Mit Stand 27. Januar 2020 wurde dem Abgeordnetenhaus mitgeteilt, dass die Prüfung der denkmalrechtlichen Unterschutzstellung und der Eintragung in die Denkmalliste noch nicht abgeschlossen ist. Es freut uns, dass dem Senat der Wert des „Mäusebunkers“ als ein Schlüsselwerk des Brutalismus bewusst ist, wie die Beantwortung der schriftlichen Anfrage Drucksache 18 / 18 760 dokumentiert. Die Aufnahme in zahlreichen Veröffentlichungen belege das große und anhaltende Interesse und den Stellenwert des Gebäudes, so der Senat. Dies drückt sich auch in einer Petition – gerichtet an Sie und Herrn Dr. Klaus Lederer – aus, mit der der Erhalt des „Mäusebunkers“ und des Instituts für Hygiene und Umweltmedizin verfolgt wird (www.change.org/p/michael-müller-rettet-den-mäusebunker-und-das-ehemalige-institut-für-hygiene-und-mikrobiologie).
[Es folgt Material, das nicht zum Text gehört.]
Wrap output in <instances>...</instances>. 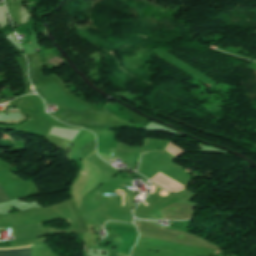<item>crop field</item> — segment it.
<instances>
[{"label":"crop field","instance_id":"obj_1","mask_svg":"<svg viewBox=\"0 0 256 256\" xmlns=\"http://www.w3.org/2000/svg\"><path fill=\"white\" fill-rule=\"evenodd\" d=\"M149 181L159 185L160 187H162L170 192H177V191L185 188L159 172Z\"/></svg>","mask_w":256,"mask_h":256},{"label":"crop field","instance_id":"obj_2","mask_svg":"<svg viewBox=\"0 0 256 256\" xmlns=\"http://www.w3.org/2000/svg\"><path fill=\"white\" fill-rule=\"evenodd\" d=\"M30 247V246H27ZM27 247H19V248H5L0 250L6 249H20V248H27ZM0 256H30V248L27 249H20V250H6L0 251Z\"/></svg>","mask_w":256,"mask_h":256},{"label":"crop field","instance_id":"obj_3","mask_svg":"<svg viewBox=\"0 0 256 256\" xmlns=\"http://www.w3.org/2000/svg\"><path fill=\"white\" fill-rule=\"evenodd\" d=\"M165 150H167L169 153H171L175 157L184 151L178 146H176L175 144H173L172 142H169Z\"/></svg>","mask_w":256,"mask_h":256},{"label":"crop field","instance_id":"obj_4","mask_svg":"<svg viewBox=\"0 0 256 256\" xmlns=\"http://www.w3.org/2000/svg\"><path fill=\"white\" fill-rule=\"evenodd\" d=\"M11 200L5 190L0 185V202Z\"/></svg>","mask_w":256,"mask_h":256},{"label":"crop field","instance_id":"obj_5","mask_svg":"<svg viewBox=\"0 0 256 256\" xmlns=\"http://www.w3.org/2000/svg\"><path fill=\"white\" fill-rule=\"evenodd\" d=\"M122 206H124V199H123V194H122Z\"/></svg>","mask_w":256,"mask_h":256},{"label":"crop field","instance_id":"obj_6","mask_svg":"<svg viewBox=\"0 0 256 256\" xmlns=\"http://www.w3.org/2000/svg\"><path fill=\"white\" fill-rule=\"evenodd\" d=\"M216 254H219L218 252H216Z\"/></svg>","mask_w":256,"mask_h":256}]
</instances>
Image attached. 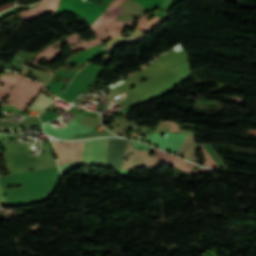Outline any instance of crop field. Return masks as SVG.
<instances>
[{
    "label": "crop field",
    "mask_w": 256,
    "mask_h": 256,
    "mask_svg": "<svg viewBox=\"0 0 256 256\" xmlns=\"http://www.w3.org/2000/svg\"><path fill=\"white\" fill-rule=\"evenodd\" d=\"M108 140L109 139H97V140H88L85 141L84 150L82 142H64L63 144L60 142H53L54 150L58 159V164H64L71 161H78L81 163L82 158V150H83V158L82 163L91 164V165H105L107 148H108ZM127 144L126 153L132 152L134 156H130L128 162L124 159L123 169H130L132 167L138 166H149V167H157L159 161L167 163L171 166H174L184 172L187 173H198V172H208L212 170H205L203 168L193 171L194 164H191L189 167L185 166L189 162L179 159L177 157L171 156L154 148L153 151L156 152V157L159 161L152 159L153 157H149V151H135L132 149L133 146Z\"/></svg>",
    "instance_id": "crop-field-1"
},
{
    "label": "crop field",
    "mask_w": 256,
    "mask_h": 256,
    "mask_svg": "<svg viewBox=\"0 0 256 256\" xmlns=\"http://www.w3.org/2000/svg\"><path fill=\"white\" fill-rule=\"evenodd\" d=\"M61 174L57 167L13 176H2L0 182L9 206L46 200L55 190ZM14 189L9 190L8 186ZM15 185L21 188L15 189Z\"/></svg>",
    "instance_id": "crop-field-2"
},
{
    "label": "crop field",
    "mask_w": 256,
    "mask_h": 256,
    "mask_svg": "<svg viewBox=\"0 0 256 256\" xmlns=\"http://www.w3.org/2000/svg\"><path fill=\"white\" fill-rule=\"evenodd\" d=\"M161 21H163L161 18L157 17L154 18L152 20H150L149 22L146 20V16H143L142 18H140L138 20V29H144L142 32L143 34L148 33L153 27H155L158 23H160ZM142 32H140L139 30H136L132 33L133 36L129 37V38H125L123 39V37L131 35L130 33H125L121 36H119L117 39L110 41L107 43L106 47H101L104 50H106L107 52L111 53L114 51V49L121 45V44H134L135 42H137L138 40H140L141 38H143V34ZM100 47L96 46V47H92L89 48L85 51H83L84 53L82 54L81 52L78 53L79 56H72L71 59L72 61H67L71 64H75L76 62H87L89 60H92L94 58H97L99 56L108 54L106 51H104L103 49H101Z\"/></svg>",
    "instance_id": "crop-field-3"
},
{
    "label": "crop field",
    "mask_w": 256,
    "mask_h": 256,
    "mask_svg": "<svg viewBox=\"0 0 256 256\" xmlns=\"http://www.w3.org/2000/svg\"><path fill=\"white\" fill-rule=\"evenodd\" d=\"M201 145L197 146L195 144V137L186 135L177 154L183 157L193 159L197 161L195 157L196 151L200 148ZM202 150L204 151V158L206 159L205 166L211 168H219L212 157L208 154V152L201 146Z\"/></svg>",
    "instance_id": "crop-field-4"
},
{
    "label": "crop field",
    "mask_w": 256,
    "mask_h": 256,
    "mask_svg": "<svg viewBox=\"0 0 256 256\" xmlns=\"http://www.w3.org/2000/svg\"><path fill=\"white\" fill-rule=\"evenodd\" d=\"M59 0H43L33 10L21 12L20 15L27 22L44 14L55 13Z\"/></svg>",
    "instance_id": "crop-field-5"
},
{
    "label": "crop field",
    "mask_w": 256,
    "mask_h": 256,
    "mask_svg": "<svg viewBox=\"0 0 256 256\" xmlns=\"http://www.w3.org/2000/svg\"><path fill=\"white\" fill-rule=\"evenodd\" d=\"M46 90L47 89L44 88V90L39 94V96L32 103V105L29 109L38 110V111H40L41 109L44 110L53 101L50 96L48 98H46L47 94H45V95L42 94Z\"/></svg>",
    "instance_id": "crop-field-6"
},
{
    "label": "crop field",
    "mask_w": 256,
    "mask_h": 256,
    "mask_svg": "<svg viewBox=\"0 0 256 256\" xmlns=\"http://www.w3.org/2000/svg\"><path fill=\"white\" fill-rule=\"evenodd\" d=\"M46 87H48L56 96L61 93L63 88H65L61 82L55 83L53 86L48 84Z\"/></svg>",
    "instance_id": "crop-field-7"
},
{
    "label": "crop field",
    "mask_w": 256,
    "mask_h": 256,
    "mask_svg": "<svg viewBox=\"0 0 256 256\" xmlns=\"http://www.w3.org/2000/svg\"><path fill=\"white\" fill-rule=\"evenodd\" d=\"M10 90H11L10 86H7V85L1 86V83H0V101L1 102H3V100L5 99L7 94L10 92Z\"/></svg>",
    "instance_id": "crop-field-8"
},
{
    "label": "crop field",
    "mask_w": 256,
    "mask_h": 256,
    "mask_svg": "<svg viewBox=\"0 0 256 256\" xmlns=\"http://www.w3.org/2000/svg\"><path fill=\"white\" fill-rule=\"evenodd\" d=\"M18 8H21V7L16 6V7L12 8V9H10V10L4 12V13H1V14H0V20H1L2 18H4V17L10 15V14L17 13V12H15L14 10H16V9H18Z\"/></svg>",
    "instance_id": "crop-field-9"
},
{
    "label": "crop field",
    "mask_w": 256,
    "mask_h": 256,
    "mask_svg": "<svg viewBox=\"0 0 256 256\" xmlns=\"http://www.w3.org/2000/svg\"><path fill=\"white\" fill-rule=\"evenodd\" d=\"M60 49H58L55 53H53L48 59H46L44 62L50 63L53 61L57 56H59L61 53L59 52Z\"/></svg>",
    "instance_id": "crop-field-10"
},
{
    "label": "crop field",
    "mask_w": 256,
    "mask_h": 256,
    "mask_svg": "<svg viewBox=\"0 0 256 256\" xmlns=\"http://www.w3.org/2000/svg\"><path fill=\"white\" fill-rule=\"evenodd\" d=\"M3 196H4V193H3V190L0 186V205L8 206L7 202H6V199Z\"/></svg>",
    "instance_id": "crop-field-11"
},
{
    "label": "crop field",
    "mask_w": 256,
    "mask_h": 256,
    "mask_svg": "<svg viewBox=\"0 0 256 256\" xmlns=\"http://www.w3.org/2000/svg\"><path fill=\"white\" fill-rule=\"evenodd\" d=\"M20 128H0V132H19Z\"/></svg>",
    "instance_id": "crop-field-12"
},
{
    "label": "crop field",
    "mask_w": 256,
    "mask_h": 256,
    "mask_svg": "<svg viewBox=\"0 0 256 256\" xmlns=\"http://www.w3.org/2000/svg\"><path fill=\"white\" fill-rule=\"evenodd\" d=\"M163 123H167V124H169V125H172L171 131H169V132H177L178 129L180 128V127H177V124H176V123H173V122L167 121V122H163ZM169 129H170V128H169Z\"/></svg>",
    "instance_id": "crop-field-13"
},
{
    "label": "crop field",
    "mask_w": 256,
    "mask_h": 256,
    "mask_svg": "<svg viewBox=\"0 0 256 256\" xmlns=\"http://www.w3.org/2000/svg\"><path fill=\"white\" fill-rule=\"evenodd\" d=\"M13 6H15L14 3H8V4L1 5V6H0V13H1L2 11H4V10L8 9V8L13 7Z\"/></svg>",
    "instance_id": "crop-field-14"
},
{
    "label": "crop field",
    "mask_w": 256,
    "mask_h": 256,
    "mask_svg": "<svg viewBox=\"0 0 256 256\" xmlns=\"http://www.w3.org/2000/svg\"><path fill=\"white\" fill-rule=\"evenodd\" d=\"M76 73H77V70H74V69H72L70 74L57 71V74H61V75L69 76V77H71L72 75L75 76Z\"/></svg>",
    "instance_id": "crop-field-15"
}]
</instances>
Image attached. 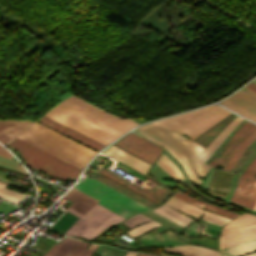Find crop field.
Here are the masks:
<instances>
[{
  "instance_id": "crop-field-2",
  "label": "crop field",
  "mask_w": 256,
  "mask_h": 256,
  "mask_svg": "<svg viewBox=\"0 0 256 256\" xmlns=\"http://www.w3.org/2000/svg\"><path fill=\"white\" fill-rule=\"evenodd\" d=\"M45 116L104 145L122 134L62 103L52 108Z\"/></svg>"
},
{
  "instance_id": "crop-field-47",
  "label": "crop field",
  "mask_w": 256,
  "mask_h": 256,
  "mask_svg": "<svg viewBox=\"0 0 256 256\" xmlns=\"http://www.w3.org/2000/svg\"><path fill=\"white\" fill-rule=\"evenodd\" d=\"M223 256H228V255H225V254H222Z\"/></svg>"
},
{
  "instance_id": "crop-field-39",
  "label": "crop field",
  "mask_w": 256,
  "mask_h": 256,
  "mask_svg": "<svg viewBox=\"0 0 256 256\" xmlns=\"http://www.w3.org/2000/svg\"><path fill=\"white\" fill-rule=\"evenodd\" d=\"M200 228H201L200 225H198V224L193 222L183 232H181V234L190 235V236H196L198 234Z\"/></svg>"
},
{
  "instance_id": "crop-field-34",
  "label": "crop field",
  "mask_w": 256,
  "mask_h": 256,
  "mask_svg": "<svg viewBox=\"0 0 256 256\" xmlns=\"http://www.w3.org/2000/svg\"><path fill=\"white\" fill-rule=\"evenodd\" d=\"M0 166L4 167V168H7L9 170L27 175L18 162L7 159V158H4V157H1V156H0Z\"/></svg>"
},
{
  "instance_id": "crop-field-11",
  "label": "crop field",
  "mask_w": 256,
  "mask_h": 256,
  "mask_svg": "<svg viewBox=\"0 0 256 256\" xmlns=\"http://www.w3.org/2000/svg\"><path fill=\"white\" fill-rule=\"evenodd\" d=\"M127 135V134H126ZM126 151L138 156L139 158L149 162L155 160L162 148L130 133L119 141L113 143Z\"/></svg>"
},
{
  "instance_id": "crop-field-14",
  "label": "crop field",
  "mask_w": 256,
  "mask_h": 256,
  "mask_svg": "<svg viewBox=\"0 0 256 256\" xmlns=\"http://www.w3.org/2000/svg\"><path fill=\"white\" fill-rule=\"evenodd\" d=\"M109 178H111L112 180L128 187L129 189L143 195L144 197L156 202V203H160L164 197L169 193V190L167 188H163V189H157V190H151V191H147L135 184H133L132 182L118 176L117 174L105 169V168H101L99 171H97Z\"/></svg>"
},
{
  "instance_id": "crop-field-22",
  "label": "crop field",
  "mask_w": 256,
  "mask_h": 256,
  "mask_svg": "<svg viewBox=\"0 0 256 256\" xmlns=\"http://www.w3.org/2000/svg\"><path fill=\"white\" fill-rule=\"evenodd\" d=\"M164 250L174 254H179L182 256H220L219 252L217 251H213L207 248L194 246V245L173 246L172 249L166 247ZM161 256H170V255L161 253Z\"/></svg>"
},
{
  "instance_id": "crop-field-41",
  "label": "crop field",
  "mask_w": 256,
  "mask_h": 256,
  "mask_svg": "<svg viewBox=\"0 0 256 256\" xmlns=\"http://www.w3.org/2000/svg\"><path fill=\"white\" fill-rule=\"evenodd\" d=\"M0 155L10 158L12 155L0 145Z\"/></svg>"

Auch nehmen wir wohlwollend zur Kenntnis, dass das Landesdenkmalamt die geschichtliche, künstlerische, städtebauliche und wissenschaftliche Bedeutung der beiden Lehr- und Forschungsgebäude anerkennt und der Landesdenkmalrat Berlin die Erhaltung empfiehlt.
Da die Charité für beide Bauten bereits vor Prüfung der Denkmalbedeutung Abrissanzeigen eingereicht hat und das Areal für eine zukunftsfähige Wissenschaftsnutzung vorsieht, stehen sich zwei öffentliche Interessen gegenüber, die abgewogen und nach Möglichkeit in Einklang gebracht werden müssen.
Als stadtentwicklungspolitische Sprecherin der Berliner Linksfraktion und als Chefredakteur der Architekturzeitschrift ARCH+ bitten wir Sie daher, sehr geehrter Herr Regierender Bürgermeister, in Ihrer Funktion als Vorsitzender des Aufsichtsrates der Charité einen voreiligen Abriss der beiden Gebäude, die den historischen Anspruch Berlins als Wissenschaftsstandort dokumentieren und international wertgeschätzt werden, als Vorwegnahme des ausstehenden Ergebnisses der Denkmalprüfung nicht zuzulassen. Im Fall des Vorliegens der Denkmaleigenschaft bitten wir Sie, Untersuchungen zu geeigneten Nachnutzungsoptionen zu veranlassen und der Charité alternative Grundstücke anzubieten.
Sehr geehrter Herr Regierender Bürgermeister, uns ist sehr bewusst, dass die Regierungspolitik wie auch die Charité in der derzeitigen Corona-Krise vor enormen Herausforderungen stehen und unser Anliegen möglicherweise nicht vorrangig berücksichtigt werden kann. Für diesen Fall bitten wir Sie, sich dafür einzusetzen, dass unter den aktuellen Bedingungen an den beiden Abrissterminen nicht mehr festgehalten wird und die Sache in hoffentlich bald ruhigeren Zeiten mit Bedacht entschieden wird.
Für eine wohlwollende Prüfung unseres Anliegens und eine Antwort über das Ergebnis wären wir Ihnen sehr dankbar.